Stored data entries
-- Opening Marker --

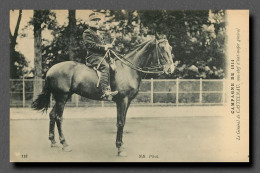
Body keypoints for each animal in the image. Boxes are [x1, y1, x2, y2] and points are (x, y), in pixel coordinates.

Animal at [32, 36, 175, 155]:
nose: (171, 69)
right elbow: (120, 122)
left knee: (52, 115)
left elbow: (123, 121)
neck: (128, 69)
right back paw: (65, 144)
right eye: (162, 48)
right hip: (61, 97)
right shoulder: (122, 100)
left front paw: (121, 144)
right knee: (58, 117)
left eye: (171, 48)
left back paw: (53, 142)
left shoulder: (127, 102)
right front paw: (119, 148)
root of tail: (50, 70)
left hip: (63, 97)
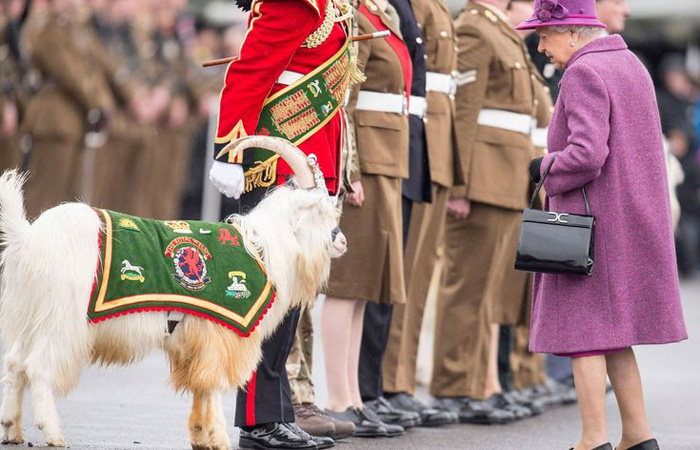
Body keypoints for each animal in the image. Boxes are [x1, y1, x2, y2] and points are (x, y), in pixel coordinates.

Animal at [0, 138, 344, 450]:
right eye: (323, 212)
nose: (341, 242)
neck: (262, 248)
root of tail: (31, 239)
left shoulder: (194, 341)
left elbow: (201, 387)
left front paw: (200, 436)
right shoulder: (222, 332)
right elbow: (214, 386)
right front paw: (219, 438)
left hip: (27, 315)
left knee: (15, 364)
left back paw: (11, 429)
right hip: (61, 320)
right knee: (38, 367)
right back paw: (53, 433)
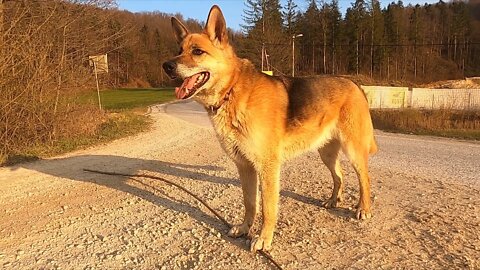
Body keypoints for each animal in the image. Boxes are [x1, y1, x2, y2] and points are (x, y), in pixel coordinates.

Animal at [163, 5, 376, 252]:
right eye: (179, 50)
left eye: (197, 51)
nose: (166, 66)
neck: (232, 92)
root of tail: (355, 84)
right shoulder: (244, 167)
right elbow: (249, 203)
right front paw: (245, 228)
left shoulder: (267, 167)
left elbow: (267, 207)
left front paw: (264, 238)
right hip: (326, 152)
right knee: (339, 176)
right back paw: (333, 200)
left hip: (353, 150)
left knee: (364, 179)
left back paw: (363, 208)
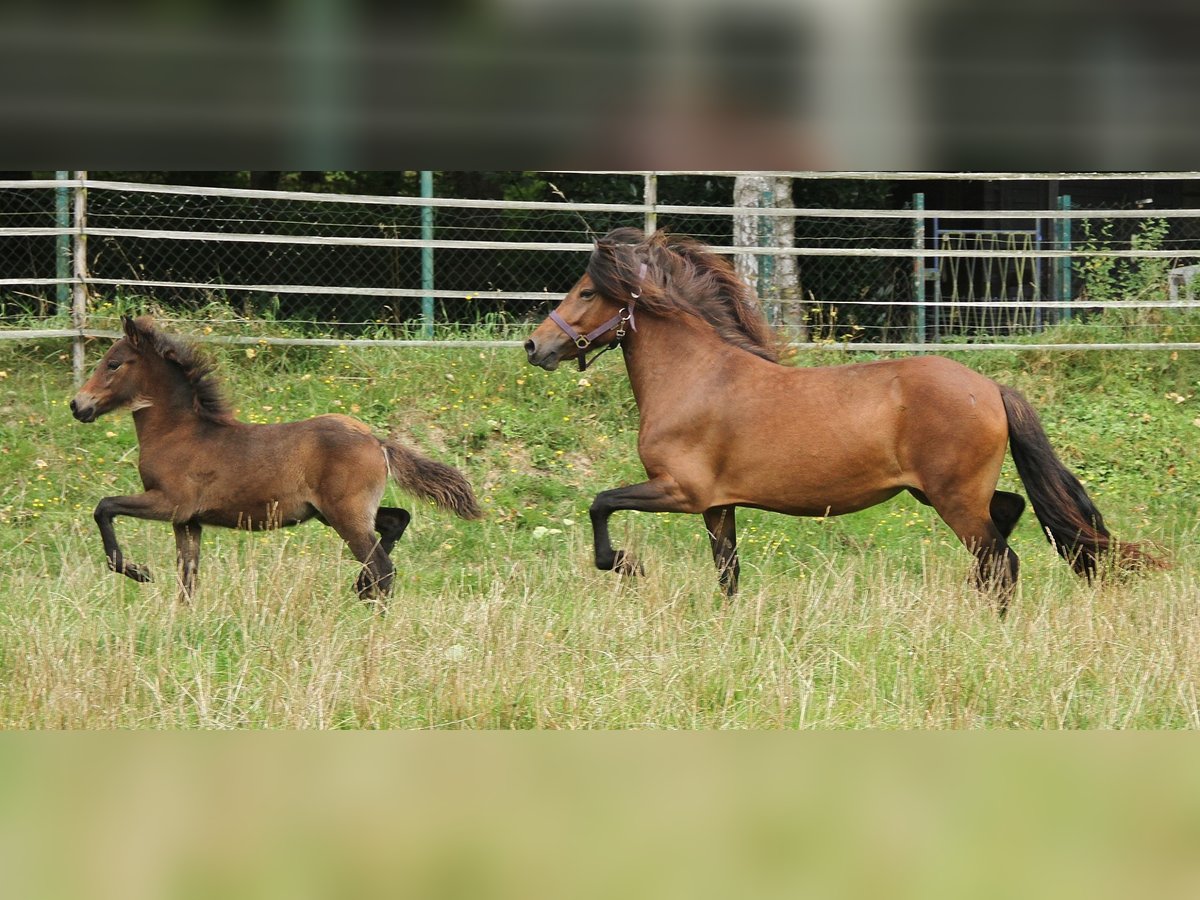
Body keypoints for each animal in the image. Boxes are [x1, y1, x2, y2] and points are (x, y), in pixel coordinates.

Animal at [70, 316, 480, 607]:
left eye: (113, 364)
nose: (78, 405)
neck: (179, 433)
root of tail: (376, 440)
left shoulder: (170, 503)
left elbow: (104, 507)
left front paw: (138, 572)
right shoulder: (188, 521)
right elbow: (188, 576)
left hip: (345, 515)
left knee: (383, 569)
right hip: (336, 512)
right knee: (396, 523)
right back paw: (359, 586)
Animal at [528, 229, 1161, 619]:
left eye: (587, 291)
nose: (536, 346)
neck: (696, 377)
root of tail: (990, 389)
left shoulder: (680, 491)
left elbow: (600, 504)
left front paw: (625, 565)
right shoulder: (717, 505)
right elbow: (728, 573)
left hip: (954, 498)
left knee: (1001, 560)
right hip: (944, 494)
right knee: (1007, 520)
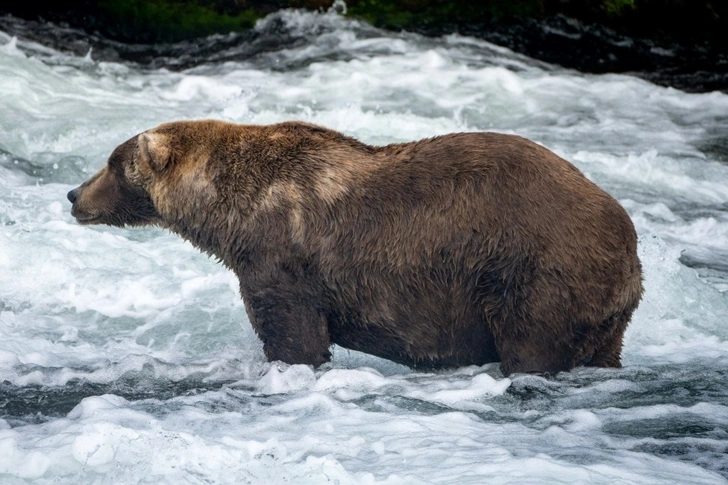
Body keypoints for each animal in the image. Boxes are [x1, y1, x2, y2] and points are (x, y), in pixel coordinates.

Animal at [67, 120, 644, 374]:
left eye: (113, 163)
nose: (73, 194)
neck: (229, 214)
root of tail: (629, 241)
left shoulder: (282, 254)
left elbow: (292, 332)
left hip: (536, 269)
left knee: (531, 343)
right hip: (605, 308)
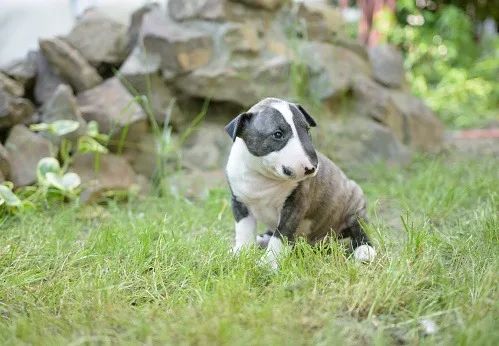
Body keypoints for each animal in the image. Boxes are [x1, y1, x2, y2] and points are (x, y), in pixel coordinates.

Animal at [225, 97, 376, 270]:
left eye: (307, 130)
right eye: (278, 134)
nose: (312, 167)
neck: (263, 177)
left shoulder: (294, 205)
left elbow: (280, 236)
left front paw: (268, 263)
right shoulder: (239, 202)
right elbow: (244, 230)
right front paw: (241, 253)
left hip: (355, 204)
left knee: (359, 230)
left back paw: (364, 251)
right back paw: (260, 239)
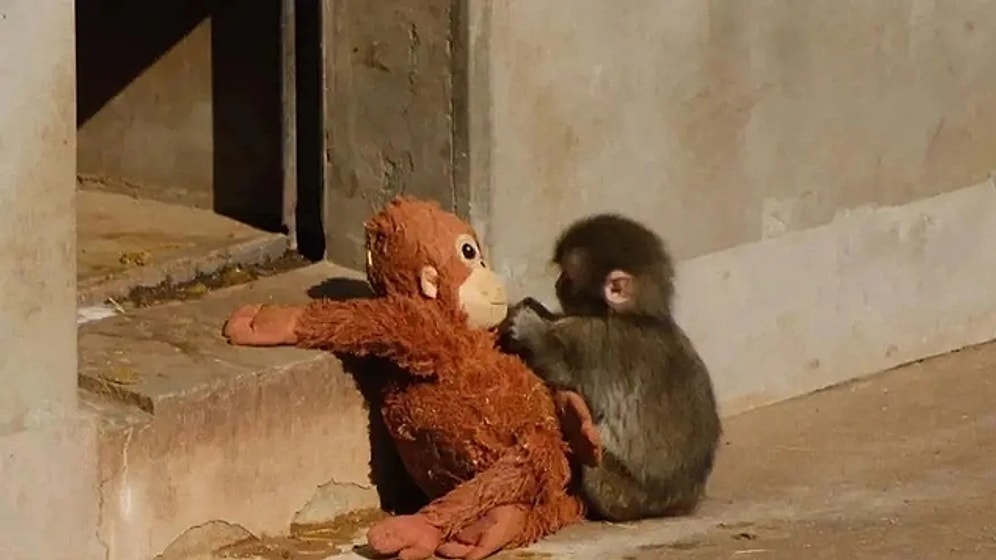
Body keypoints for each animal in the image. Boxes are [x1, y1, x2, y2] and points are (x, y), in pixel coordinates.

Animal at [498, 214, 722, 522]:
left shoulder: (594, 341)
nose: (558, 282)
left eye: (568, 275)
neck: (636, 316)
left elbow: (560, 368)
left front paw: (530, 327)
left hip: (620, 493)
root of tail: (679, 504)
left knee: (595, 466)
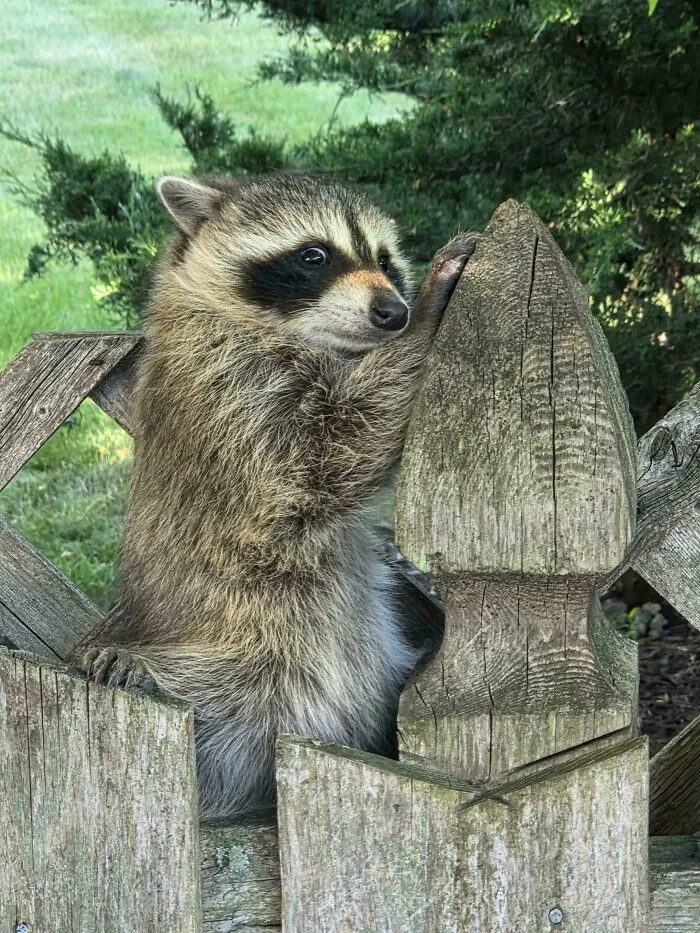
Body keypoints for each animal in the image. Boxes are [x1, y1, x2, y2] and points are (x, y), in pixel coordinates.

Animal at [74, 173, 476, 820]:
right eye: (314, 257)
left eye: (384, 261)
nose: (396, 313)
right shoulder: (227, 393)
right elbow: (320, 459)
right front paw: (429, 320)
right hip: (245, 672)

-- Closing Marker --

(What to do):
Print the data above verbatim from the first line through the line holding "right front paw: (245, 228)", leaving every picture out.

(Output of the exercise):
Body keypoints for each animal in the image. Boxes are [x1, y1, x2, y2] and points are (x, y), in pixel coordinates.

Animal at [32, 36, 175, 155]:
nose: (171, 69)
right elbow: (120, 122)
left knee: (52, 115)
left elbow: (123, 121)
neck: (128, 69)
right back paw: (65, 144)
right eye: (162, 48)
right hip: (61, 97)
right shoulder: (122, 100)
left front paw: (121, 144)
right knee: (58, 117)
left eye: (171, 48)
left back paw: (53, 142)
left shoulder: (127, 102)
right front paw: (119, 148)
root of tail: (50, 70)
left hip: (63, 97)
Body keypoints for each animal in the image. Boxes are [x1, y1, x2, y2] and points are (x, y), in pixel coordinates.

Animal at [0, 138, 344, 450]:
right eye: (323, 212)
nose: (341, 242)
neck: (262, 248)
root of tail: (31, 239)
left shoulder: (194, 341)
left elbow: (201, 387)
left front paw: (200, 436)
right shoulder: (222, 332)
right elbow: (214, 386)
right front paw: (219, 438)
left hip: (27, 315)
left knee: (15, 364)
left back paw: (11, 429)
right hip: (61, 320)
right knee: (38, 367)
right back paw: (53, 433)
Body keypoints for each animal in the image. Boxes are [x1, y1, x2, y2] and points are (x, y), in pixel coordinates.

Animal at [163, 5, 376, 252]:
right eye: (179, 50)
left eye: (197, 51)
nose: (166, 66)
neck: (232, 92)
root of tail: (355, 84)
right shoulder: (244, 167)
right elbow: (249, 203)
right front paw: (245, 228)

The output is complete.